● **Given passage**:
Italian politician (1929–2024)

Domenico Rosati (5 February 1929 – 14 October 2024) was an Italian trade unionist and politician. A member of Christian Democracy, he served in the Senate of the Republic from 1987 to 1992.
He was a graduate in law from the University of Rome, a professional journalist, and he has worked in the ACLI (Christian Associations of Italian Workers) since the 1950s, first as director of the periodical Azione Sociale, then as a member of the Presidency Council since 1968. In 1972 he became vice president, and was national president of the ACLI from 30 May 1976 to 12 May 1987. His election as national president took place on the basis of a document approved unanimously by the National Council of the ACLI which committed the movement to operate within the ecclesiastical community and confirmed the class and anti-capitalist choice and in particular the legitimacy of the political pluralism of Catholics.

● **Exercise directions**:
Quote the Domenico Rosati passage word for word, between "He was a graduate" and "pluralism of Catholics.", inclusive.

● **Information supplied**:
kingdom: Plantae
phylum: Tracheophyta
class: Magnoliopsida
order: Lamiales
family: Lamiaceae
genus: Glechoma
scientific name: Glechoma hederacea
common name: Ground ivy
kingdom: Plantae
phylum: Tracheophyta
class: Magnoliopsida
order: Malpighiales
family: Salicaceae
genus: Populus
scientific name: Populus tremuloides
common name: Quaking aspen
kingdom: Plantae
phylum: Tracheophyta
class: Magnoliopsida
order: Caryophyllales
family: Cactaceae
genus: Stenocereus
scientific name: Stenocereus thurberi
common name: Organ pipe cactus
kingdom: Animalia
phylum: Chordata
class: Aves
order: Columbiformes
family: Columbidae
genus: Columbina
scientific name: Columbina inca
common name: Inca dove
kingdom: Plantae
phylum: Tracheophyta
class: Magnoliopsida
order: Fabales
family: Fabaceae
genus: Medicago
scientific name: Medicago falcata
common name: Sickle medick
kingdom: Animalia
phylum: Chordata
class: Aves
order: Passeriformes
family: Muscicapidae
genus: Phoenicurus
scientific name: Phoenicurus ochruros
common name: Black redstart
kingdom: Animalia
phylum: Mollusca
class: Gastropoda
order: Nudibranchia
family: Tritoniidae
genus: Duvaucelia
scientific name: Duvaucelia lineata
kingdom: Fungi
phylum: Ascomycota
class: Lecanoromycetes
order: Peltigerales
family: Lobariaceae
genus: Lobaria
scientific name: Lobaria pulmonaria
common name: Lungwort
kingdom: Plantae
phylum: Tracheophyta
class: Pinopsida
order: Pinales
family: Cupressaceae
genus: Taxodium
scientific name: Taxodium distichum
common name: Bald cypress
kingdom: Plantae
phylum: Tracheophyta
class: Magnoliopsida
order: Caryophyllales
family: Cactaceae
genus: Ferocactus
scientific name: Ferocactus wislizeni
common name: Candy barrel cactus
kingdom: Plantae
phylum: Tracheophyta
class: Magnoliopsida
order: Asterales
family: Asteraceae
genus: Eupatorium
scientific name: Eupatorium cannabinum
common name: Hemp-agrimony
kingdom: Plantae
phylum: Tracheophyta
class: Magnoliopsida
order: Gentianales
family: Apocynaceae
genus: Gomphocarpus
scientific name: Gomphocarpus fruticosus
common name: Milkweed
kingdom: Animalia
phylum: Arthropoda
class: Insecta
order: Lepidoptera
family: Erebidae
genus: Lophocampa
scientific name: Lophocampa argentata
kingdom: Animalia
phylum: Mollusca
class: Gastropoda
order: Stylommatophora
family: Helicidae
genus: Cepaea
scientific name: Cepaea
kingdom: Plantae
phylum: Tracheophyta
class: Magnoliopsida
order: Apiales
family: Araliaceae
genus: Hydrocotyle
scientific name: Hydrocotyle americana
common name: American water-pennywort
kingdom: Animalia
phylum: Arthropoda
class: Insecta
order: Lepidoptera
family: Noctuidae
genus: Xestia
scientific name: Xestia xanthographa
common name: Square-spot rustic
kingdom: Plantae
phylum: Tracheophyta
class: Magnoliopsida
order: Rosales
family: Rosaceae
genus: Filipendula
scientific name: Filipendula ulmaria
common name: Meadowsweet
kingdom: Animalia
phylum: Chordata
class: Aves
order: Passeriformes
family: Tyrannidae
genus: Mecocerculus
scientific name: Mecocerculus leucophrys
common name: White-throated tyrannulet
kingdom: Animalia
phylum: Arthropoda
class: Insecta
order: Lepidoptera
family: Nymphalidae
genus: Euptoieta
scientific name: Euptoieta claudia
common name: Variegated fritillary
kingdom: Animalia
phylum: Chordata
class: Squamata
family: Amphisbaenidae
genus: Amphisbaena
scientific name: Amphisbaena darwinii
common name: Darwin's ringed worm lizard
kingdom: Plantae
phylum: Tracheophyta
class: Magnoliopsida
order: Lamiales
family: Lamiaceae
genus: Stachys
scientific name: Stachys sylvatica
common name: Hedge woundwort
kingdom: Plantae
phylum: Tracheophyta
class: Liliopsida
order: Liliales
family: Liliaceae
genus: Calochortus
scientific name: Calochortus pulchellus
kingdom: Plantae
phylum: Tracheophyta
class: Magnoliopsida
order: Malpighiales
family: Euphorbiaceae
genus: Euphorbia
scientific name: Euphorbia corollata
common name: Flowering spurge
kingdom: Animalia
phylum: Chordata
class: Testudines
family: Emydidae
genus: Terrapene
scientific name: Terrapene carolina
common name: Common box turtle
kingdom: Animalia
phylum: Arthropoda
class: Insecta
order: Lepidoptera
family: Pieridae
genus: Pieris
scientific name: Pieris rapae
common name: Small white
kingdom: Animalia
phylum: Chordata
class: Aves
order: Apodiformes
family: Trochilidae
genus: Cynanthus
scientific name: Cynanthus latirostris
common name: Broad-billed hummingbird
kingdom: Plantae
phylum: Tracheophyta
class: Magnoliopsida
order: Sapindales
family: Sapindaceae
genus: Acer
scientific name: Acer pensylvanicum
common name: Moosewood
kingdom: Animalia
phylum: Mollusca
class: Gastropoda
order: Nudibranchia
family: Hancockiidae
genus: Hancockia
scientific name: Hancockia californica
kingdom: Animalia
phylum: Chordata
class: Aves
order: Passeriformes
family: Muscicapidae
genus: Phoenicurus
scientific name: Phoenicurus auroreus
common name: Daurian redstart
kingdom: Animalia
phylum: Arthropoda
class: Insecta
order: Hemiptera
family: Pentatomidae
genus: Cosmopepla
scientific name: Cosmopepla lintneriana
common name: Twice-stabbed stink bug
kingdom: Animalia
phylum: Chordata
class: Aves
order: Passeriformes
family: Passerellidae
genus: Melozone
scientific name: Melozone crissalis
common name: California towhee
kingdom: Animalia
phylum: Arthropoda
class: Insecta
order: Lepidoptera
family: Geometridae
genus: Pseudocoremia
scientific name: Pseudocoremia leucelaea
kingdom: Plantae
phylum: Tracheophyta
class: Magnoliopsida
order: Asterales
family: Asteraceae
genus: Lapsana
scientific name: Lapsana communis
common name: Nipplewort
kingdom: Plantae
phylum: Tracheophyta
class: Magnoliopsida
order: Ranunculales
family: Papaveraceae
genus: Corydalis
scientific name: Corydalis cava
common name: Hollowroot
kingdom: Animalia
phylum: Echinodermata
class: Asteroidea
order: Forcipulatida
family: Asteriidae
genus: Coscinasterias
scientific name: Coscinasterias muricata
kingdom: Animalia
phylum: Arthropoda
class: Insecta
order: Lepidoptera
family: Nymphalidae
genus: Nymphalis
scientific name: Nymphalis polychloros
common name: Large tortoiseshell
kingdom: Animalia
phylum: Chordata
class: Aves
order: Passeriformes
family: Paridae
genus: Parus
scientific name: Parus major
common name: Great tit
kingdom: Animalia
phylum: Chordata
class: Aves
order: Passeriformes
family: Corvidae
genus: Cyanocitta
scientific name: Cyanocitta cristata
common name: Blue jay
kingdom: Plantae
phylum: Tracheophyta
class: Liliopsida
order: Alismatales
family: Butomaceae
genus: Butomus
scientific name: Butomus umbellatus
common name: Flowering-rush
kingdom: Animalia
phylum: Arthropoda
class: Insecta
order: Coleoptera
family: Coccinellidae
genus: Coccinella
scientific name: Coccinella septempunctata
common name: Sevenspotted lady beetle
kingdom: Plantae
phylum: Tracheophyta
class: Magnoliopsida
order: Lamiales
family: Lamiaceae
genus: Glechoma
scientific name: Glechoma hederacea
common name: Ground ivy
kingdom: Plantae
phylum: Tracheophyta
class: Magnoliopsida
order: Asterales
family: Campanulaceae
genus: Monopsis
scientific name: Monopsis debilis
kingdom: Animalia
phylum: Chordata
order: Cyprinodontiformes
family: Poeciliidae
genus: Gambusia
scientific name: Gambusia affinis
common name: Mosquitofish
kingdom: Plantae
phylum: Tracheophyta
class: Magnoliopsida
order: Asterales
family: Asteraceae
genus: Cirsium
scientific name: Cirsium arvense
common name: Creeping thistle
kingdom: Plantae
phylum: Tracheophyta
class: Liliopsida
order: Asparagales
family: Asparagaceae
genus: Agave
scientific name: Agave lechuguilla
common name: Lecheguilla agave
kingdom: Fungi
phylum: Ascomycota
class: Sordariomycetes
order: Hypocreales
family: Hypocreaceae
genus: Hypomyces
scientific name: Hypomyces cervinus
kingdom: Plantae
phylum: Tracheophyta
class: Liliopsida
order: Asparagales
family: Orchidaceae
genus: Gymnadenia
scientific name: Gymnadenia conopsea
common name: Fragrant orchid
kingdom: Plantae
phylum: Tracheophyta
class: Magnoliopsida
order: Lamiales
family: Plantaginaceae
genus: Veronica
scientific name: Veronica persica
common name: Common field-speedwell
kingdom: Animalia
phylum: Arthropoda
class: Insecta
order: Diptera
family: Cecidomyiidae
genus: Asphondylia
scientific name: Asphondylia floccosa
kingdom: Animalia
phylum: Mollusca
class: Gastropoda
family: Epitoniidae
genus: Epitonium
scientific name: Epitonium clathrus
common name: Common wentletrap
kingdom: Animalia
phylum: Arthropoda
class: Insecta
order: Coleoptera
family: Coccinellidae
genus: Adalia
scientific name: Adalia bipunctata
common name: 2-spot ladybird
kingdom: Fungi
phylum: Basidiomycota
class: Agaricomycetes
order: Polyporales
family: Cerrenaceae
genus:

● **Result of this task**:
He was a graduate in law from the University of Rome, a professional journalist, and he has worked in the ACLI (Christian Associations of Italian Workers) since the 1950s, first as director of the periodical Azione Sociale, then as a member of the Presidency Council since 1968. In 1972 he became vice president, and was national president of the ACLI from 30 May 1976 to 12 May 1987. His election as national president took place on the basis of a document approved unanimously by the National Council of the ACLI which committed the movement to operate within the ecclesiastical community and confirmed the class and anti-capitalist choice and in particular the legitimacy of the political pluralism of Catholics.